Myth 2: You will earn a lot right away
Even if residents are basically practicing physicians, they don’t get paid like one. Their income is typically low; it will not be enough to pay their medical expenses. Residents will only earn around P20,000 to P40,000.
The low income comes mainly because of the competition. So long as someone stays as a resident, they will continue to compete with their peers to keep their spot in a hospital. Because of the low incomes, many physicians choose to moonlight or pursue general practicing.
Myth 3: You don’t need to study after med school
For some newbie doctors, the knowledge they learned from med school and internship is not enough. One of the reasons they seek a residency is to gain more information about their field.
In addition, doctors are constantly studying because medicine is a field that is always changing. They often experience many innovations that they can apply in their practice. There is also a possibility for them to encounter a new disease that they need to know about.
Myth 4: You don’t need to know about taxes
Resident doctors need to do a lot of studying in their field that they don’t have time to learn about other things, such as their finances. It is not uncommon to see financially unprepared doctors. However, they are most especially unknowledgeable about handling their taxes. They have little to no information about BIR forms, filing, and other tax-related matters.
Those who are resident doctors only have to concern themselves with their income tax return. However, if they are planning on opening their own medical practice someday, then they should start learning more. A medical practice, at the end of the day, is another form of business. All businesses need to be registered with the Bureau of Revenues and their owners must pay business and freelance taxes, which include:
- Income tax return
- VAT (value-added tax)
- Excise tax
- Percentage tax
Doctors, who have their own medical practice, will either pay VAT or percentage tax. Those who earn P1.9 – P3 million are required to pay VAT, while those earning less are required to apply for percentage tax. VAT is indirect, meaning it should be added to the prices of the goods and services.
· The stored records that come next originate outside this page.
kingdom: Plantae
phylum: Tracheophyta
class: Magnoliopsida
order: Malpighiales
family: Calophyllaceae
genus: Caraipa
On the other hand, percentage tax is derived from the income.
Lastly, excise tax is only applicable to doctors who do invasive cosmetic surgical procedures meant to alter or improve the appearance of their patients. These doctors will pay around 5% of their gross receipts of services done. If you want to specialize in plastic surgery through residency, then you have to be prepared to do excise tax computations in the Philippines for your future procedures.
Newbie doctors may have a physician license, but they still do not know a lot about what goes in the life of a resident. For those who are doing their residency right now, it is important that you continue learning—not just about the field of medicine, but also about taxes and finances.